Essa norma possibilita a diminuição das penas para réus condenados por atos golpistas ocorridos em 8 de janeiro de 2023, incluindo o ex-presidente Jair Bolsonaro. As ações foram protocoladas pela Federação PSOL-Rede e pela Associação Brasileira de Imprensa (ABI).
Os autores das ações criticam a decisão do Congresso em derrubar o veto do presidente Luiz Inácio Lula da Silva ao projeto de lei. A Federação PSOL-Rede argumenta que a redução das penas representa uma ofensa a crimes contra a democracia, caracterizando uma 'gravidade institucional'.
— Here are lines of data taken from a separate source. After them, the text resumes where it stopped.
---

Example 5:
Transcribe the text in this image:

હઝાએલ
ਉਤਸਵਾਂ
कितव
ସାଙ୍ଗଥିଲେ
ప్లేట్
Os partidos afirmam que a questão vai além de interesses individuais, afetando a preservação da ordem democrática e a integridade das instituições republicanas, o que requer uma atuação firme e imediata do STF.
A ABI, por sua vez, considera que a lei 'banaliza' os ataques à democracia, defendendo que aqueles que tentam abolir o Estado Democrático de Direito de forma violenta devem ser severamente punidos pelo Direito Penal, dada a gravidade de suas ações.
Após assumir a relatoria, Moraes estabeleceu um prazo de cinco dias para que a Presidência da República e o Congresso se manifestem sobre o assunto. Posteriormente, os autos serão enviados à Advocacia-Geral da União (AGU) e à Procuradoria-Geral da República (PGR).
De acordo com o andamento processual do STF, a primeira ação foi encaminhada ao gabinete de Moraes por sorteio comum, enquanto a segunda, que aborda o mesmo tema, foi direcionada ao ministro por 'prevenção', uma regra que mantém processos semelhantes sob a mesma relatoria.